-------- Page excerpt
Super Bowl LX (or “60” if you’re not Roman) will kick at 5:30 Louisiana time Sunday, and not participating will be the New Orleans Saints, a sad fact decided back around Labor Day as the “team” started 1-7 and finished 6-11.

There was a time when six wins in a Saints season would have been a cause for optimism. But that all changed on February 7, 2010, when the Saints, 13-3 after the 2009 season, handed the 4-point favorite Indianapolis Colts, 14-2, their hats in Super Bowl XLIV.

For 43 years, it had been love unrequited. Saints fans kept showing up. The team didn’t always do the same. And when they did, fans left with the feeling they’d forked over their money and their hearts without getting so much as a card or a kiss.

There were 34 losing seasons in 43 long years. There were 1-15 campaigns. There were 8-8 seasons that caused, all things being relative, manic joy. There were even playoff appearances, but those were just dust in the wind.

No kisses.

Not until February 7, 2010. After 43 seasons of misery, the Saints won Super Bowl 44.

Grown Cajuns wept and old ladies trembled in their jersey-wearing bosoms, both overwhelmed by a relief known only to the loving, to the loyal, and to the ever hopeful who’d cheered for, cursed, and loved the Black and Gold.
----------------
-------- Given material
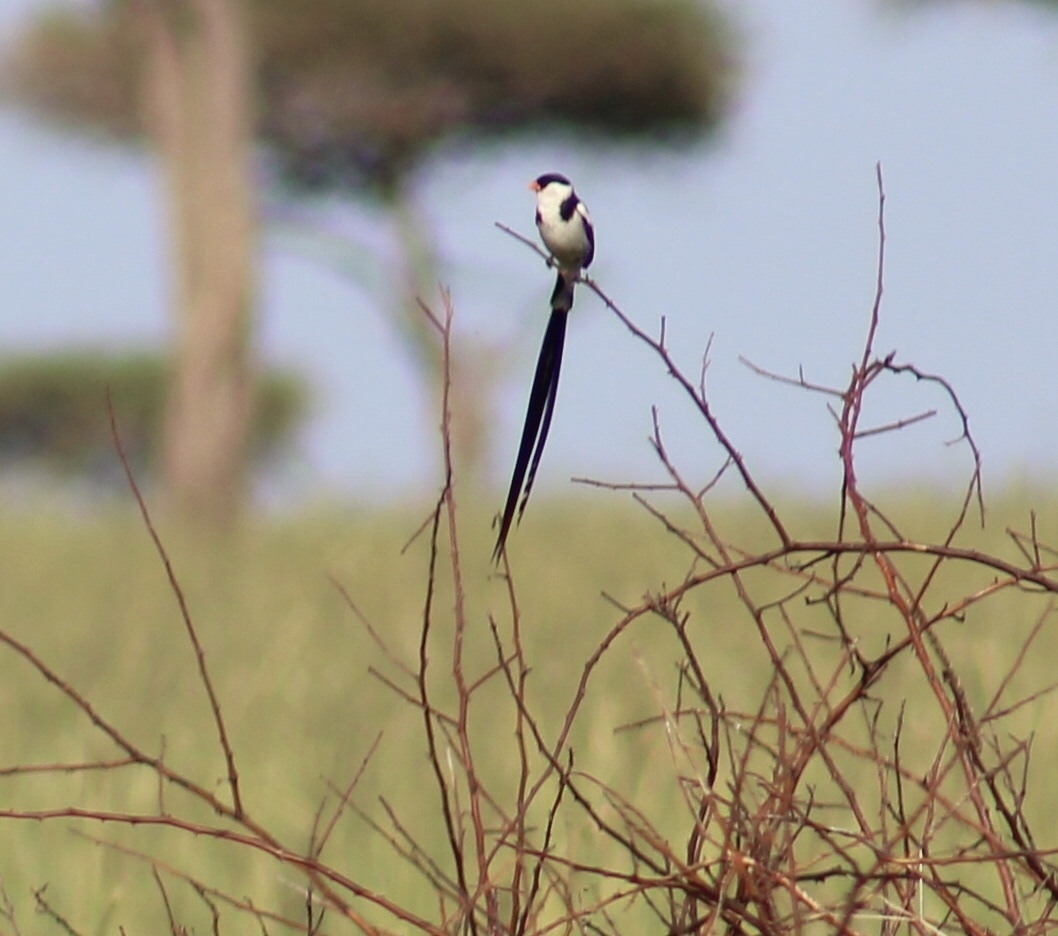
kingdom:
----------------
• Exercise A:
Copy the passage about the New Orleans Saints word for word, starting at "There were 34" and ending at "Super Bowl 44.".
• Exercise B:
Using the passage about the New Orleans Saints, answer yes or no for each statement and quote the words that decide it: (i) The Saints finished the season at 6-11. (ii) The Colts were 4-point favorites in Super Bowl XLIV. (iii) The Saints had 24 losing seasons in 43 years.
• Exercise C:
Go on with the passage about the New Orleans Saints, picking up after its final sentence.

• Exercise response A:
There were 34 losing seasons in 43 long years. There were 1-15 campaigns. There were 8-8 seasons that caused, all things being relative, manic joy. There were even playoff appearances, but those were just dust in the wind.

No kisses.

Not until February 7, 2010. After 43 seasons of misery, the Saints won Super Bowl 44.

• Exercise response B:
(i) Yes: "started 1-7 and finished 6-11"
(ii) Yes: "handed the 4-point favorite Indianapolis Colts"
(iii) No: "There were 34 losing seasons in 43 long years."

• Exercise response C:
Consummation Sunday.

Was it worth the wait? Alfred Tennyson said, in that silver-tongued way of his, that it’s better to have loved and lost than never to have loved at all. There were times you’d have had a hard time convincing Saints fans of that. But in remembering that day, that season, you can bet your hat and your jock strap that it was all worth it. Every gut-wrenching second of every hair-pulling season of every mind-numbing decade.

Saints 31, Colts 17.

Super Bowl Champions.

What made it so special? What removed it from being just another hum-drum Super Bowl game, from another national championship or another pro sports title? What made Super Bowl XLIV, at the time, the most-watched television show ever? Why did so many people care?

Maybe the poets can help us understand …

“Love is blind.” We’ve all heard it. We’ve all said it. We just don’t know who said it first. It’s an anonymous proverb.

It’s anonymous because no one would admit to being the first to say something that stupid.

If love were blind, Archie Manning’s own sons wouldn’t have asked their mom if they could join the Superdome chorus that early 1980s afternoon. While the Saints lost yet another game on their way to a 1-15 season, the ages 4 and 6 sons of The Greatest Saint of Them All looked at a very pregnant (with Eli) Olivia Manning and said, “Can we boo too, Mom?”

Love sees the warts. For years, fans of the Saints saw and verbally acknowledged their team’s shortcomings. They did not turn a blind eye to fumbles, to sacks, to sieve defenses and 25-watts offenses. They did not hide their frustrations from on-field train wrecks and front office foibles.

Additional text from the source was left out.